From Christopher Hayes' review of Off Center: The Republican Revolution and the Erosion of American Democracy by Jacob Hacker and Paul Pierson:
The second half of Off Center describes in detail how the Republican Machine works, how it rewards friends and punishes enemies, and how it has neutered or annihilated the moderates in its midst. Broken up into clear subsections with apt coinages like backlash insurance, the ways party leaders protect legislators from constituent disgust with the partys radical direction, Hacker and Pierson lay out in sober detail the various ruses the New Power Brokers employ: robbing committee chairs of their independence by instituting term limits, using the House Rules Committee (which has nine Republicans and four Democrats) to quietly kill threatening amendments, utilizing obscure administrative rules to institute broad policy changes, holding floor votes open while arms are twisted to pass legislation, shutting Democrats out of conference committees where corporate pork can be larded onto already passed legislation away from the minority partys prying eyes, tightly coordinating different factions of the right, and, as Nicholas Confessore first reported in these pages, bullying lobbying firms into hiring only Republicans.
As lurid as the details are, one cant help but ask: Why didnt previous majorities do this sort of thing? Tip O'Neill was a smart guy. Why didnt he provide his members with backlash insurance, or change the Ethics Committee rules so that the majority party could single handedly stop an investigation? While Off Center never explicitly addresses this question, the implicit answer is a simple as it is disturbing. Much of what kept prior governing coalitions in check were informal, generally agreed-upon norms rather than black letter law or immutable rules. Consider that for years state legislatures have, as a matter of custom, redistricted congressional districts only every 10 years, following new census data. There was nothing stopping a majority party from engineering a mid decade redistricting for its own partisan advantage other than a generalized sense it would be cheating to do so. Such considerations mean little to Tom DeLay and Karl Rove.
This seems about right. But consider Democratic threats to filibuster ideologically radical judges.
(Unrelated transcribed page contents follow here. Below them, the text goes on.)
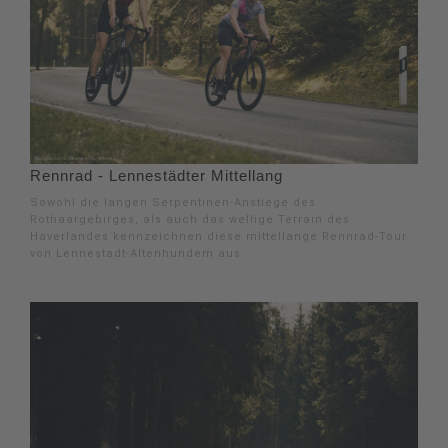
Rennrad - Lennestädter Mittellang
Sowohl die langen Serpentinen-Anstiege des
Rothaargebirges, als auch das wellige Terrain des
Haverlandes kennzeichnen diese mittellange Rennrad-Tour
von Lennestadt-Altenhundem aus.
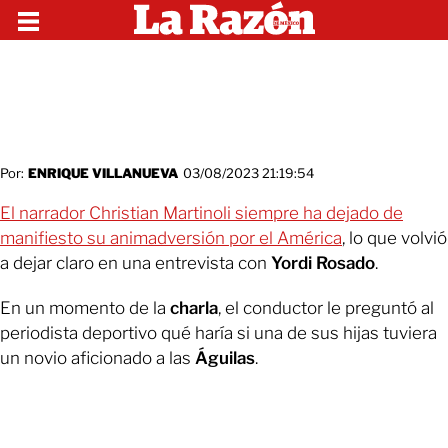
Por:
ENRIQUE VILLANUEVA
03/08/2023 21:19:54
El narrador Christian Martinoli siempre ha dejado de
manifiesto su animadversión por el América
, lo que volvió
a dejar claro en una entrevista con
Yordi Rosado
.
En un momento de la
charla
, el conductor le preguntó al
periodista deportivo qué haría si una de sus hijas tuviera
un novio aficionado a las
Águilas
.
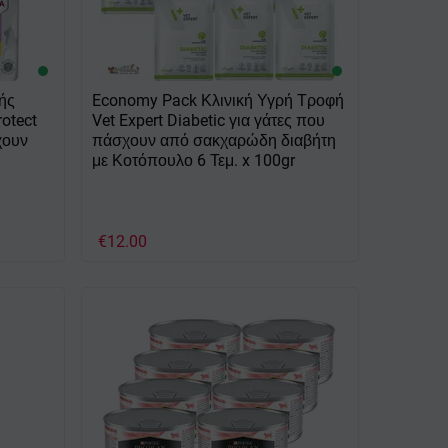
ής
Economy Pack Κλινική Υγρή Τροφή
otect
Vet Expert Diabetic για γάτες που
χουν
πάσχουν από σακχαρώδη διαβήτη
με Κοτόπουλο 6 Τεμ. x 100gr
€
12.00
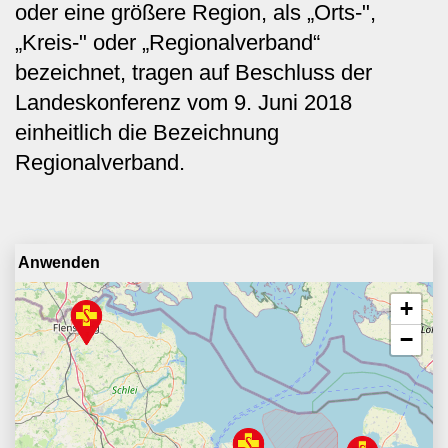
oder eine größere Region, als „Orts-",
„Kreis-" oder „Regionalverband“
bezeichnet, tragen auf Beschluss der
Landeskonferenz vom 9. Juni 2018
einheitlich die Bezeichnung
Regionalverband.
+
−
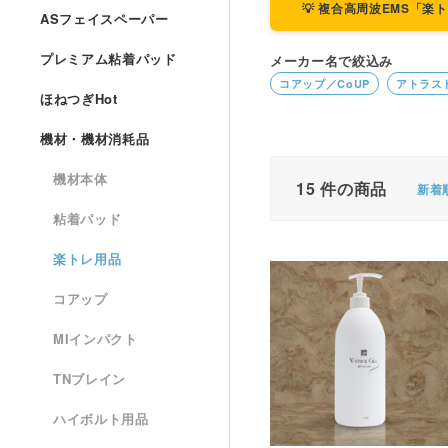
💡 複合高周波EMS「
ASフェイスペーパー
プレミアム粘着パッド
メーカー名で絞込み
コアップ／CoUP
アトラス
ほねつぎHot
機材・機材消耗品
機材本体
15
件の商品
新着
粘着パッド
楽トレ用品
コアップ
MIインパクト
TNブレイン
ハイボルト用品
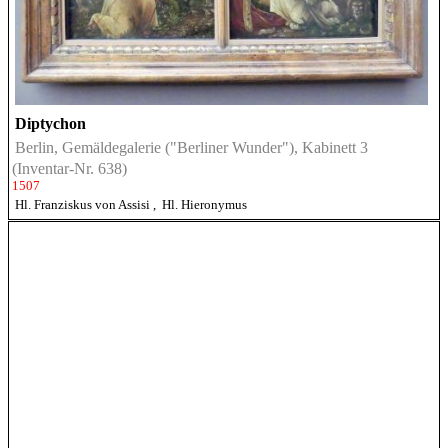
Diptychon
Berlin, Gemäldegalerie ("Berliner Wunder"), Kabinett 3
(Inventar-Nr. 638)
1507
Hl. Franziskus von Assisi
,
Hl. Hieronymus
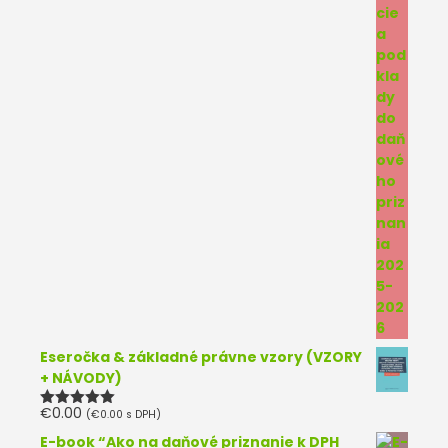
Eseročka & základné právne vzory (VZORY
+ NÁVODY)
€
0.00
(
€
0.00
s DPH)
Hodnotenie
5.00
z 5
E-book “Ako na daňové priznanie k DPH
Republicans cried using the filibuster in this way was abusing this time-honored instrument. With the exception of the Republican-led filibuster of Abe Fortas in the 1960's, maybe they were right (although during the Clinton Administration many nominees never even got to committee). And ultimately, Republican counter-threats to scuttle the filibuster intimidated Democrats into compromising. So be it. But how come Republicans have not been made to pay for the Texas redistricting? How come Democrats haven't threatened (at least to my knowledge) to open up redistricting decisions in Democratic states? I think under the current circumstances, Democrats should consider all bets off. If the Miers nomination is withdrawn or defeated, and a more reactionary nominee is offered, Democrats should give no quarter. The Republicans have shown no concern for congressional or political norms. Or for recognizing the prerogatives of the minority party. Democrats should respond in kind. If Republicans threaten to filibuster nominees in a future Democratic Administration, Democrats should say they'll be happy to reopen redistricting cases in Democratic states. Until there is a substantive change in the Republican leadership, Democrats shouldn't feel obligated to play by rules that Republicans have long since abandoned.